* [Work order]: From the records below, pull each line that has "quality".

* [Data shown]:
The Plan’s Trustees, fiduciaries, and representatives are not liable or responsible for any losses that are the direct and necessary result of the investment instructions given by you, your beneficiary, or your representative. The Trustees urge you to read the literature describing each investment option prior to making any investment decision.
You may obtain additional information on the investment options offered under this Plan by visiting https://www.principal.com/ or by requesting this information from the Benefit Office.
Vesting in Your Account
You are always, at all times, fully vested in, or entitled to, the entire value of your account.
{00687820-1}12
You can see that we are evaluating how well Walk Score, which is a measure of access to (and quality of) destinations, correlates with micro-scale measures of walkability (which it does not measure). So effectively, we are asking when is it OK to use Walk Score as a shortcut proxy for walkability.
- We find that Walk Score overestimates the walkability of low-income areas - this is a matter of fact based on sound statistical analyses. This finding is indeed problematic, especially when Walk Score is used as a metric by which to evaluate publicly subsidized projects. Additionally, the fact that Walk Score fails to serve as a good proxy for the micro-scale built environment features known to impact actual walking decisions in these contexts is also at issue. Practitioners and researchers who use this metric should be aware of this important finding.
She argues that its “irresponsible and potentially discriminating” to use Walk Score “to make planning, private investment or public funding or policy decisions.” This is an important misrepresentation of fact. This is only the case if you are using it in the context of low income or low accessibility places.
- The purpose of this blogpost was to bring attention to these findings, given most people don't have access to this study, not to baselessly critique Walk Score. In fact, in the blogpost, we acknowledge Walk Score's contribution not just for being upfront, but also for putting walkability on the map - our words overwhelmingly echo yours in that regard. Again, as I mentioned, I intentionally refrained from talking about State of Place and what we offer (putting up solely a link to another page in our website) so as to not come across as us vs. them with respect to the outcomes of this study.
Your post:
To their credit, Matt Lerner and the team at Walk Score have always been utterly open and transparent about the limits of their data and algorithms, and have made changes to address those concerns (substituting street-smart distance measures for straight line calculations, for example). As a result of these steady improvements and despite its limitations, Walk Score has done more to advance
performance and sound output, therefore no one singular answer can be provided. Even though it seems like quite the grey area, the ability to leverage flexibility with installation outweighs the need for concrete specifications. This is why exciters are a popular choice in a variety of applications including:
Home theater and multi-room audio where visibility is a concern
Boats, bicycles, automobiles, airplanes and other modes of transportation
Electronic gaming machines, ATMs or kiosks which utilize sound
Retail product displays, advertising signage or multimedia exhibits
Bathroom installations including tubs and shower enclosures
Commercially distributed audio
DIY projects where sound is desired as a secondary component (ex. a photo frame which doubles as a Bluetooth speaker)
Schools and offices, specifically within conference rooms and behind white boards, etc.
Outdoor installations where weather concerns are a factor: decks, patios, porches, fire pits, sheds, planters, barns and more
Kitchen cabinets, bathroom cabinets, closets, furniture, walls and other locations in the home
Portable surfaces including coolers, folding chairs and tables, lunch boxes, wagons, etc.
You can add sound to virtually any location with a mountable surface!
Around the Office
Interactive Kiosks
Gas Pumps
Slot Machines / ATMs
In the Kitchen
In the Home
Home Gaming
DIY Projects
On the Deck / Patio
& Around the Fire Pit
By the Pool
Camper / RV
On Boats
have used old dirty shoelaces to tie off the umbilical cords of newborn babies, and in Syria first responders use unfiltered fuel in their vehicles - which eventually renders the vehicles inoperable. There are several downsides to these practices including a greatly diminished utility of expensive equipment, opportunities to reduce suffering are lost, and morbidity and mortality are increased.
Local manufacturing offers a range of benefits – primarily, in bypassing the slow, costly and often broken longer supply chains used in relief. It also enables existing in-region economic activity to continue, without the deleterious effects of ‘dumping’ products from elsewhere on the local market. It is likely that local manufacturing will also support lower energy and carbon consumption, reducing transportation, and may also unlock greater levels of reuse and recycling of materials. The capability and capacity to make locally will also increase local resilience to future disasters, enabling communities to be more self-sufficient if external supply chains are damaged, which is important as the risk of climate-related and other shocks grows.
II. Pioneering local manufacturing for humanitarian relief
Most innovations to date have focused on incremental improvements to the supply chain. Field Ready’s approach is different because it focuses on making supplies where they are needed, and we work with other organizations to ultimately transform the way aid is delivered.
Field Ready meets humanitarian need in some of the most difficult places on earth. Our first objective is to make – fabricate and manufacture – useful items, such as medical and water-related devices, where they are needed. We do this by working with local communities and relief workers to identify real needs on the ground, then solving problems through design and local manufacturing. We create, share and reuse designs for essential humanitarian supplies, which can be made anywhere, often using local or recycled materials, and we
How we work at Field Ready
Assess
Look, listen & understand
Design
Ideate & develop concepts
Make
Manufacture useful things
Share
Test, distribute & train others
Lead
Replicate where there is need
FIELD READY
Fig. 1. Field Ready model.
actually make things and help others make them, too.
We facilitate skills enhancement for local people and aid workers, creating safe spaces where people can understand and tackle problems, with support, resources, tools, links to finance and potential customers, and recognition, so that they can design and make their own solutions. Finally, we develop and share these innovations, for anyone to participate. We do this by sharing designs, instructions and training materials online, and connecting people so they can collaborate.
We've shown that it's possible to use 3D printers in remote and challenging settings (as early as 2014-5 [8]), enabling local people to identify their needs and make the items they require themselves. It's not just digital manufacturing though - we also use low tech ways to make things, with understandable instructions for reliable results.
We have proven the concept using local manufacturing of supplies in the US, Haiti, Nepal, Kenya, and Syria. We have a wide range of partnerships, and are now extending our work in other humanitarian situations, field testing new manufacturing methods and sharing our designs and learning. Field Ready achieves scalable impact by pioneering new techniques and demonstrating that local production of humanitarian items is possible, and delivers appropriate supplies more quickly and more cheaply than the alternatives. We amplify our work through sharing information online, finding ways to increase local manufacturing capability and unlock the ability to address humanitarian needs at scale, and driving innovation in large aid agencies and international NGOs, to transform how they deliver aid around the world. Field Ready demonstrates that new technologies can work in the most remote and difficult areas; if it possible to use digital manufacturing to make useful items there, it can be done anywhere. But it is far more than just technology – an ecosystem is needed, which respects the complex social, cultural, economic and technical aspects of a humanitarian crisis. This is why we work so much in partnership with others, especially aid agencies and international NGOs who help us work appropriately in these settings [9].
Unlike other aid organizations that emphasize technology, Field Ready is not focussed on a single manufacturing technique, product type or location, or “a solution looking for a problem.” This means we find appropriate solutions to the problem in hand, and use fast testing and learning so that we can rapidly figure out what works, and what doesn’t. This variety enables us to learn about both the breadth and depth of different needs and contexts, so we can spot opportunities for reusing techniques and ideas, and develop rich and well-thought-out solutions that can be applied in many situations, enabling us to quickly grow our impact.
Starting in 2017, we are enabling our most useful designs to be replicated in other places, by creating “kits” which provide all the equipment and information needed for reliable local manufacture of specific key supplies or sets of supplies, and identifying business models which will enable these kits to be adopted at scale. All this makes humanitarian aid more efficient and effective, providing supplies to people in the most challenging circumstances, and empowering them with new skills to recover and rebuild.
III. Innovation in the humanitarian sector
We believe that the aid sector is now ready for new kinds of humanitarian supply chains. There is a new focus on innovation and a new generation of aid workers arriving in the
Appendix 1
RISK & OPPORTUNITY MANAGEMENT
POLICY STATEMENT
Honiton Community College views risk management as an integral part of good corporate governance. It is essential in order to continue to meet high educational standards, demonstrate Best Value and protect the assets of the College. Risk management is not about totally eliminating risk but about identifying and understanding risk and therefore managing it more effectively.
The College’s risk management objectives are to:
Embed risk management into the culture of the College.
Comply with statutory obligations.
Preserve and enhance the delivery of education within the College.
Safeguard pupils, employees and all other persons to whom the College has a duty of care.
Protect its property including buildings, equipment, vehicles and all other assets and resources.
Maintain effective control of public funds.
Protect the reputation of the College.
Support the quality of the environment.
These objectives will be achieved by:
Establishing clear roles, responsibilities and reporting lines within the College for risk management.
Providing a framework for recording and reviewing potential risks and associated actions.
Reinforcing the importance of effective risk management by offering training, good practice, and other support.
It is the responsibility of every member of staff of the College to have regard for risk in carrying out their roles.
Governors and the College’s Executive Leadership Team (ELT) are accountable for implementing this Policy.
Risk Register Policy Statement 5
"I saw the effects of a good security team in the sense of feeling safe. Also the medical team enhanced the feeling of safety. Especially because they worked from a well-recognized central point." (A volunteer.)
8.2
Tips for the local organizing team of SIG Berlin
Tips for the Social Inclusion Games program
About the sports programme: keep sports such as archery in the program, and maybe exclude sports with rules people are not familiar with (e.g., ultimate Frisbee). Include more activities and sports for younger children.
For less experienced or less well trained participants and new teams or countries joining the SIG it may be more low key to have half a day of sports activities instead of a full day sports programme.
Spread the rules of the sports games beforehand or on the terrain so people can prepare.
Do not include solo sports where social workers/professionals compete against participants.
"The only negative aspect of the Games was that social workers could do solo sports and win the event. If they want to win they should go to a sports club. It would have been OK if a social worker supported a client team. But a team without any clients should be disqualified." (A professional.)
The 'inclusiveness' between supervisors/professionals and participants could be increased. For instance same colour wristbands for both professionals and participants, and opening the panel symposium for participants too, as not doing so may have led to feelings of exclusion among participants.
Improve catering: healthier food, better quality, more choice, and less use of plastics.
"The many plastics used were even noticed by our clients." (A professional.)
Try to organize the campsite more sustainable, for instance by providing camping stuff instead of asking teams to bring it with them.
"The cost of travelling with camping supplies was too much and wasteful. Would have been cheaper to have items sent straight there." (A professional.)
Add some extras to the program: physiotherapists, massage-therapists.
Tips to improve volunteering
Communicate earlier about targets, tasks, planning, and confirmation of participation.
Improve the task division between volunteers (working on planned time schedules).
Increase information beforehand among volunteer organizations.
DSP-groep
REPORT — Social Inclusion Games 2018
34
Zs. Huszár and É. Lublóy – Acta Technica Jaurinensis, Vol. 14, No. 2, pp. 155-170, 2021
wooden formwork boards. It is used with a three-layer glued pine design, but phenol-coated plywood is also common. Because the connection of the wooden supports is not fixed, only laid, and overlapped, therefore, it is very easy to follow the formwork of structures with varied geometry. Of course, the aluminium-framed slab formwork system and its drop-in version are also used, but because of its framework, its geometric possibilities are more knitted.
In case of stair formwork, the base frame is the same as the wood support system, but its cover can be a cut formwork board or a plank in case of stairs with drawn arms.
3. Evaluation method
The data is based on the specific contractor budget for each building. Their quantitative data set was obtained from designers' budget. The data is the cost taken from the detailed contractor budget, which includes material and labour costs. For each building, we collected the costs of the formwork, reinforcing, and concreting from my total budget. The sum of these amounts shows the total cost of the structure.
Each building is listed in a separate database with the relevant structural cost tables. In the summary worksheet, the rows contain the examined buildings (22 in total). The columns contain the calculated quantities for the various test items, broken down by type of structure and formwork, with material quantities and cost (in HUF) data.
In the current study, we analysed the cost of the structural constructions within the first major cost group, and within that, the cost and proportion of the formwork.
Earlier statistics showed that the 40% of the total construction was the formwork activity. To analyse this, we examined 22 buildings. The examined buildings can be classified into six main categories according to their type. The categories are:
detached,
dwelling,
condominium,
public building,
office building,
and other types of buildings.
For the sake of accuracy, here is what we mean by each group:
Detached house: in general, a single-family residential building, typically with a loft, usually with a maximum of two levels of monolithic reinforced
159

* [Answer area]:
You can see that we are evaluating how well Walk Score, which is a measure of access to (and quality of) destinations, correlates with micro-scale measures of walkability (which it does not measure). So effectively, we are asking when is it OK to use Walk Score as a shortcut proxy for walkability.
Support the quality of the environment.
Improve catering: healthier food, better quality, more choice, and less use of plastics.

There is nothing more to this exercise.